Harmful postpartum beliefs and practices of mothers in India: rapid policy brief
In different cultures and regions across India, specific traditional beliefs and practices are observed during the postpartum period to ensure recovery and avoid ill health of mothers in later years. However, some of these beliefs and practices may prove to be harmful and impact maternal and newborn health outcomes negatively.
The District Medical Officer (DMO), Malappuram, Kerala identified some undesirable and/or harmful postnatal care (PNC) practices being encouraged by post-natal care attendants supporting women for 40 days post-delivery. The DMO, with support from an action group of obstetricians in the district, intends to design and develop training modules to address the harmful practices, particularly in relation to nutrition and breastfeeding.
She requested our RES team to conduct a rapid review that could support her in this policy endeavour. The team together with the DMO concurred on summarising evidence on three relevant components: recommendation from relevant guidelines on best practices for postnatal care, harmful postpartum beliefs and practices of mothers in India, and training of post-natal care attendants for post-natal care, nutrition and breastfeeding. This would provide the DMO with an evidence base to develop the training modules.

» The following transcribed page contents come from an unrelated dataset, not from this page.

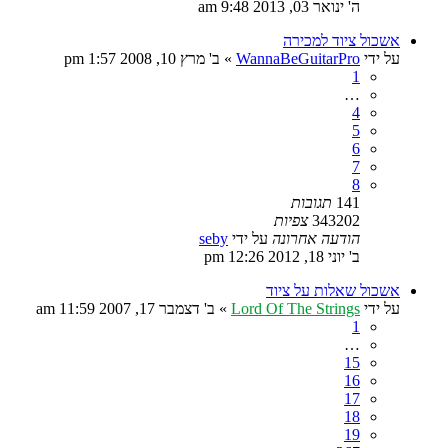
ה' ינואר 03, 2013 9:48 am
אשכול ציוד למכירה
על ידי
WannaBeGuitarPro
»
ב' מרץ 10, 2008 1:57 pm
1
…
4
5
6
7
8
141
תגובות
343202
צפיות
הודעה אחרונה
על ידי
seby
ב' יוני 18, 2012 12:26 pm
אשכול שאלות על ציוד
על ידי
Lord Of The Strings
»
ב' דצמבר 17, 2007 11:59 am
1
…
15
16
17
18
19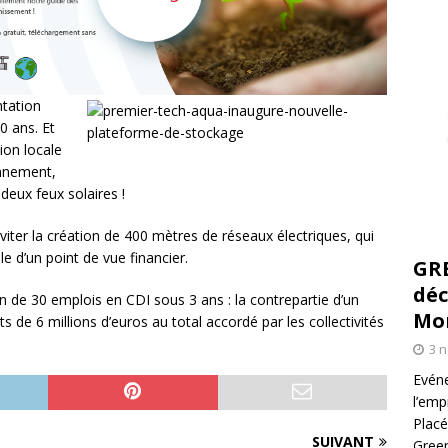
tation
0 ans. Et
tion locale
onnement,
deux feux solaires !
éviter la création de 400 mètres de réseaux électriques, qui
le d’un point de vue financier.
GR
déc
on de 30 emplois en CDI sous 3 ans : la contrepartie d’un
Mo
e 6 millions d’euros au total accordé par les collectivités
3 
Evéne
l’emp
Placé
SUIVANT
Green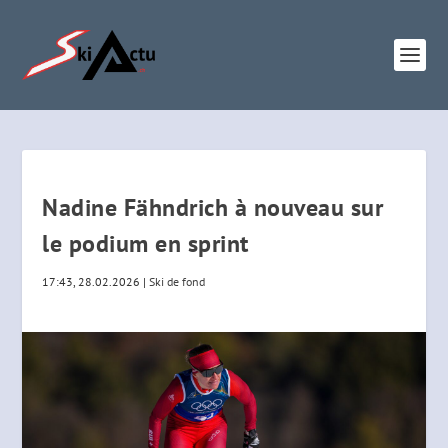
Nadine Fähndrich à nouveau sur
le podium en sprint
17:43, 28.02.2026
|
Ski de fond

This rapid review identified and summarised some of the commonalities in harmful postpartum cultural practices across different regions and settings in India.
- Health education and promotion programmes should identify and discourage mothers and their family members from resorting to locally prevalent harmful postpartum practices.
- A checklist of healthy postpartum practices may be developed for postpartum mothers, their families and for newborn care.
- It is important that community level health workers such as the ANMs, Anganwadi, and ASHAs in rural India are supported to develop locally tailored behaviour change communication strategies related to postpartum care.